A ogni modo, a Efestione non fu concessa la divinità, ma fu comunque permesso che venisse adorato come eroe divino, permettendogli così l’accesso all’Elysium.
Il funerale si svolse a Babilonia, e la pira funebre che Alessandro fece costruire fu ricordata come il monumento funebre più colossale dell’antichità, nel quale spese una somma esorbitante per l’epoca.
Il suo comportamento, che egli ne fosse consapevole o meno, divenne sempre più autodistruttivo: beveva spropositatamente, e continuò a farlo anche quando si ammalò, nove mesi dopo la morte di Efestione, mentre si trovava ancora a Babilonia.
Rifiutò ostinatamente di essere visto da alcun medico e la malattia lo consumò in dieci giorni, nonostante anni e anni di campagne al limite dell’immaginabile avessero dimostrato la tempra di cui era fatto.
Quando morì aveva trentatré anni.

2) Bagoa era un giovane eunuco persiano di straordinaria bellezza, un tempo favorito dell’ultimo imperatore achemenide Dario, e poi entrato a far parte del seguito di Alessandro dopo la morte del suo padrone. Le fonti riportano che ben presto divenne favorito anche di Alessandro, e il legame durò negli anni; Plutarco racconta che, dopo l’attraversamento del deserto della Gedrosia, vennero indetti dei festeggiamenti e Bagoa vinse una gara di danza a cui anche Alessandro era presente. L’esercito, che era a conoscenza del loro legame, incitò il Re affinché baciasse il giovane eunuco alla presenza di tutti, cosa che Alessandro fece platealmente, confermando così che il rapporto era ancora ben saldo.
Il nome Al’skandros col quale Bagoa chiama Alessandro in questo racconto, è una persianizzazione del nome Aleksandros, che veniva usato in alternanza col più diffuso Iskandar.

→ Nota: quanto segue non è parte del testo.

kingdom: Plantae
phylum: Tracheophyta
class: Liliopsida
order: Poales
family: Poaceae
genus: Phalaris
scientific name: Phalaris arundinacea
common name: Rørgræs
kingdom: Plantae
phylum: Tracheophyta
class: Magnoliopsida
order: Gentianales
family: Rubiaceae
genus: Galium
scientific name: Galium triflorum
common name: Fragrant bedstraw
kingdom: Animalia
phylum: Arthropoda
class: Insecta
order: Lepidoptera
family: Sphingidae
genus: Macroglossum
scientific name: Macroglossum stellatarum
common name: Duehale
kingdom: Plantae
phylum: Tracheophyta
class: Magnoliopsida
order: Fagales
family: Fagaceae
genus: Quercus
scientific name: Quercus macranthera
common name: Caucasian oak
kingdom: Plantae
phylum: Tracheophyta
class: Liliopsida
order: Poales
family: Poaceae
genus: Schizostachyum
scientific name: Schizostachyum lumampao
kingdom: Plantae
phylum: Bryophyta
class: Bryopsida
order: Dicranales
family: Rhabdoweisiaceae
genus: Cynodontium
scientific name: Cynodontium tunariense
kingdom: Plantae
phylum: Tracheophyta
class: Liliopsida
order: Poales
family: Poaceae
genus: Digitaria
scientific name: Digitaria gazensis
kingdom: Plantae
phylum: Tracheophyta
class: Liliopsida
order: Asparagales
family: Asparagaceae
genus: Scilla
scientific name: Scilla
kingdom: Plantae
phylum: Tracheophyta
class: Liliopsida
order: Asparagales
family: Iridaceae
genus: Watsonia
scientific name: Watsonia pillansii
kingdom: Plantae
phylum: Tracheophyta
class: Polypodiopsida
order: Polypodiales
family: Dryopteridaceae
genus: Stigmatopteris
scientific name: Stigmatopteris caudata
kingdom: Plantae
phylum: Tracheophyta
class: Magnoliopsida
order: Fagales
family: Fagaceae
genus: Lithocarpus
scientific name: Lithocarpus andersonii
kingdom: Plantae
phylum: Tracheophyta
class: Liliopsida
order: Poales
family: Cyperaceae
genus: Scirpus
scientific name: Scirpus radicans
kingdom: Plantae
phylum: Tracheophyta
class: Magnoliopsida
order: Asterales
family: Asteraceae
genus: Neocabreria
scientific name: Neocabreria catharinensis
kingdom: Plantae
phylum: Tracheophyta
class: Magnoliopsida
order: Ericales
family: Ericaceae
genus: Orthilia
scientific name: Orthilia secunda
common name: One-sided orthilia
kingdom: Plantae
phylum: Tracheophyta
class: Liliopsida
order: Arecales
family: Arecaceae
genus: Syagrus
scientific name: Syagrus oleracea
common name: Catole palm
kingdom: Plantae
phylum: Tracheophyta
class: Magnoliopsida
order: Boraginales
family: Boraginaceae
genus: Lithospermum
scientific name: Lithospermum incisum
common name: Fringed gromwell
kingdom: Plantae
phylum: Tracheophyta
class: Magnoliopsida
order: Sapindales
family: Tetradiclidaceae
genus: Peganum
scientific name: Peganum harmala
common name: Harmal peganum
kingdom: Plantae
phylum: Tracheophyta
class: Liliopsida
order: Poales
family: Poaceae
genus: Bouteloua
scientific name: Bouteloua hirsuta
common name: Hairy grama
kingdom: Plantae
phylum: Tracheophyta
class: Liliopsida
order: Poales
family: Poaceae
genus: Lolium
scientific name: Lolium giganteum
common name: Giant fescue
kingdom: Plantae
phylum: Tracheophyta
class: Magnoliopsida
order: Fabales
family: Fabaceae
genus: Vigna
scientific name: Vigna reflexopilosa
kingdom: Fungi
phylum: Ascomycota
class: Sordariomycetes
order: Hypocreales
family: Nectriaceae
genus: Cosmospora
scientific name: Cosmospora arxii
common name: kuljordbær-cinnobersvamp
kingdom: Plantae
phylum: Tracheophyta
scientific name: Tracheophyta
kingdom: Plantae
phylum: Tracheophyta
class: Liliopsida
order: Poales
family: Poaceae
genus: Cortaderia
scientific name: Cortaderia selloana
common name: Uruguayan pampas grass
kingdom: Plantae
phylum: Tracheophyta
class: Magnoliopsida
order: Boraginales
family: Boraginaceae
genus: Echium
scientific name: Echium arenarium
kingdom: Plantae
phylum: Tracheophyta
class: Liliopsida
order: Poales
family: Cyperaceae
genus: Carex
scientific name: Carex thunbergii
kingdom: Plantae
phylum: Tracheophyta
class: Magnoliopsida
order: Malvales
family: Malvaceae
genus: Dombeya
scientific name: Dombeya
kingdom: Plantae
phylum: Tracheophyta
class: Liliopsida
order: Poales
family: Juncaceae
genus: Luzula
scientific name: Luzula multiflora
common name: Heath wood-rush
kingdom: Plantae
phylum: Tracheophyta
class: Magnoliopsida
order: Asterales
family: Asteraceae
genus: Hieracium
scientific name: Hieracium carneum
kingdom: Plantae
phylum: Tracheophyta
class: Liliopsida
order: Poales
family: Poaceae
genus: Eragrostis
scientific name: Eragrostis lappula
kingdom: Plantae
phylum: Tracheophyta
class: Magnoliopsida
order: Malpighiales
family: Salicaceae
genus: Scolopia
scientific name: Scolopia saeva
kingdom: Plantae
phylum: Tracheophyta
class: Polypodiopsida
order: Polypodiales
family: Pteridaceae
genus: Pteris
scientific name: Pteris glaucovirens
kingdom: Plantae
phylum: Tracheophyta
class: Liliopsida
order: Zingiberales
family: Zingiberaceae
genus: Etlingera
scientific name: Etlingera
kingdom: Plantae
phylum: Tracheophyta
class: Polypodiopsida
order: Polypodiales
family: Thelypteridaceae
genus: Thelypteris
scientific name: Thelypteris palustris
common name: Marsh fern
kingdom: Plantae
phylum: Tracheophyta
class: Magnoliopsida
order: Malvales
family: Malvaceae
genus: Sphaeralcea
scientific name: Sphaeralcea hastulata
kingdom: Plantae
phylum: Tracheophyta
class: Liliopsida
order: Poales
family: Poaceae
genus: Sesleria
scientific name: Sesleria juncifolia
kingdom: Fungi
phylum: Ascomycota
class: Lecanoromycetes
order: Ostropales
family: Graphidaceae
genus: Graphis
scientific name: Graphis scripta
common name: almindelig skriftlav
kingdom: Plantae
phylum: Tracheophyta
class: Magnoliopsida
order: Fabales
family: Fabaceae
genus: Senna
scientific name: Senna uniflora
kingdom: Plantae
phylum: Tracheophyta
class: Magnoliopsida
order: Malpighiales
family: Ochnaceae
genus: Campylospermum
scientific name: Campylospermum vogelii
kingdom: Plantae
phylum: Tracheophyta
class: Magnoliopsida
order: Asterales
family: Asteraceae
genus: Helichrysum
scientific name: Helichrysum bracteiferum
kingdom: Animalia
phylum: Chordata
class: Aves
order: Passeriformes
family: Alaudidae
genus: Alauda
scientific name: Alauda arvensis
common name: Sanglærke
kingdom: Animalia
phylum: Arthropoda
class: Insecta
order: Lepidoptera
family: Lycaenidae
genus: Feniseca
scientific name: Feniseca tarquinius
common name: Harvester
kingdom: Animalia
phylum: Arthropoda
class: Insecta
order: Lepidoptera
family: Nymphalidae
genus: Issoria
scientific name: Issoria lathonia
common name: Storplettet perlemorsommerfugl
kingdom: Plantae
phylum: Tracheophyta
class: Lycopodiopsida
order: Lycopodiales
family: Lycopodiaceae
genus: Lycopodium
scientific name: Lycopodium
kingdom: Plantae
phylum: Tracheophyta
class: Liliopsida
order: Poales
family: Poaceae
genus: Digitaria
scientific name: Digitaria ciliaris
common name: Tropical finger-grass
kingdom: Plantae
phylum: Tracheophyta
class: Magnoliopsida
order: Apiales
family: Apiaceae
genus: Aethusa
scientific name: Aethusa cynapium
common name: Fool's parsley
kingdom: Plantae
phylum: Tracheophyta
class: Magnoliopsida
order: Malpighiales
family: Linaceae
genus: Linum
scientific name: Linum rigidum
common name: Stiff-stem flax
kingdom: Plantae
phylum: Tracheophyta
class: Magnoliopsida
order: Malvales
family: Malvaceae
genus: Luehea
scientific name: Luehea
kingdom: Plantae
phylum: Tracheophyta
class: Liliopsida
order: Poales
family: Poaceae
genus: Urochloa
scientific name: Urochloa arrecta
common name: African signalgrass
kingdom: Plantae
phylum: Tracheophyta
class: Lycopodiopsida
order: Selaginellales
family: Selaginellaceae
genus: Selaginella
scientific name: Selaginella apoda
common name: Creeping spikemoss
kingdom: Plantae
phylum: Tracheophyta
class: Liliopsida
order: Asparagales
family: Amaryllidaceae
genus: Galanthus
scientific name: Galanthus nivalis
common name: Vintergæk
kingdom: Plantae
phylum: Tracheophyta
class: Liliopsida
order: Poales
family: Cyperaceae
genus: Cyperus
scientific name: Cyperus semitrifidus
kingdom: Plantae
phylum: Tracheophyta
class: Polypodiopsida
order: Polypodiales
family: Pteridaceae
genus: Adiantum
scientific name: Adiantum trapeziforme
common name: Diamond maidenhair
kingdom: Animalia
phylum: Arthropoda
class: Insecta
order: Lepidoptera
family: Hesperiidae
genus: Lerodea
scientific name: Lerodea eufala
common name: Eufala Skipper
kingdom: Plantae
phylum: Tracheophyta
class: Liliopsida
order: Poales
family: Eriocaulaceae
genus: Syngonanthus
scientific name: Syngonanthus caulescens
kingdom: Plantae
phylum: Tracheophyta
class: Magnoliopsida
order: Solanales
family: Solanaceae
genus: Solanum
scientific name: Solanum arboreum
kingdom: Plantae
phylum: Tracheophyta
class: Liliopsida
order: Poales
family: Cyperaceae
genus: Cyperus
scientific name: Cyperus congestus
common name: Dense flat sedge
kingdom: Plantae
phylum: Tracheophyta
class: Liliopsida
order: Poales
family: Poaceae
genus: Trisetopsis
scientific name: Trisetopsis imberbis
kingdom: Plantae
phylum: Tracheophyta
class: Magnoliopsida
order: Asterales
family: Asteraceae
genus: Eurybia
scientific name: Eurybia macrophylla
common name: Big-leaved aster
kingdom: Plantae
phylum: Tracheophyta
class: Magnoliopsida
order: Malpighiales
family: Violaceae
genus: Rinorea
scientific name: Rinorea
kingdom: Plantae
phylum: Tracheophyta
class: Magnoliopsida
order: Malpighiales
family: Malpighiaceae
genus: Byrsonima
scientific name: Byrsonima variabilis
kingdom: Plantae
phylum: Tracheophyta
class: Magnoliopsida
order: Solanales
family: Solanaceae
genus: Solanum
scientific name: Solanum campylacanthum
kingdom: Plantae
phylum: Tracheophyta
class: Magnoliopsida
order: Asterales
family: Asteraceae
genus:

3) Tolomeo era il figlio di uno degli uomini di fiducia di Filippo (padre di Alessandro), e poi compagno di Alessandro fin dalla tenera età, nonostante fosse di qualche anno più grande. Divenne uno dei suoi generali più fidati e fu indubbiamente uno dei Diadochi (i successori) più potenti; a lui andò la satrapia dell’Egitto, di cui divenne faraone. Sotto di lui la nazione prosperò, e Alessandria divenne il centro più importante di tutto il medio oriente antico, ospitando la famosa biblioteca per la quale ancora oggi la città è famosa.